En 2004, il crée donc sa propre équipe de recherche en écologie comportementale et conservation de la biodiversité. Hans Van Dyck et son laboratoire font désormais partis du département « Earth & Life Institute » (ELI) de l’UCL. En tant que prodesseur ordinaire depuis 2014, il enseigne, entre autres, l’écologie comportementale, l’écologie du paysage, l’entomologie, l’écologie et l’évolution appliquées.
Coup d'oeil sur la bio de Thomas Merckx
Né à Hal en 1978, Thomas Merckx réalise sa thèse de doctorat à l’Université d’Anvers entre 1999 et 2005. Sous la supervision du professeur Erik Matthysen et du docteur Hans Van Dyck, il étudie la mobilité d’un papillon de jour et ancre ses recherches au sein des domaines de l’écologie évolutive et de la fragmentation des habitats. Il effectue ensuite deux post-doctorats dans la « Wildlife Conservation Research Unit » de l’Université d’Oxford (2005-2011), durant lesquels, sous la direction du Prof. David W. Macdonald, il s’intéresse à la protection des papillons de nuit. Il y souligne l'importance de l'échelle du paysage pour y parvenir. Ensuite, il étudie la réponse en termes de diversité en papillons de nuit face à un abandon des terres agricoles, et ce dans un contexte de « rewilding » à plusieurs échelles spatiales. Cette étude est réalisée à l’Université de Lisbonne entre 2011 et 2013, sous la supervision du professeur Henrique M. Pereira.

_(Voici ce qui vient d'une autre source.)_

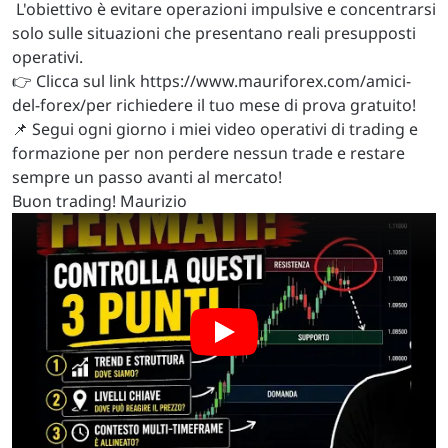
L'obiettivo è evitare operazioni impulsive e concentrarsi
solo sulle situazioni che presentano reali presupposti
operativi.
👉 Clicca sul link https://www.mauriforex.com/amici-
del-forex/per richiedere il tuo mese di prova gratuito!
📌 Segui ogni giorno i miei video operativi di trading e
formazione per non perdere nessun trade e restare
sempre un passo avanti al mercato!
Buon trading! Maurizio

C’est en 2013 que Thomas Merckx rejoint l’équipe du professeur Hans Van Dyck (Écologie Comportementale et Conservation), à l’UCL. Jusque fin 2017, il est financé par le projet fédéral « SPEEDY », et se concentre sur les effets de l’urbanisation sur les communautés de lépidoptères et d’orthoptères. Dès début 2018, il intègre l’équipe du projet ARC, développé par les professeurs Hans Van Dyck, Michel Crucifix, Caroline Nieberding, et Sophie Vanwambeke, s’intéressant à l’apprentissage en tant que moteur essentiel pour l’adaptation des papillons de jour aux changements environnementaux rapides induits par l’Homme.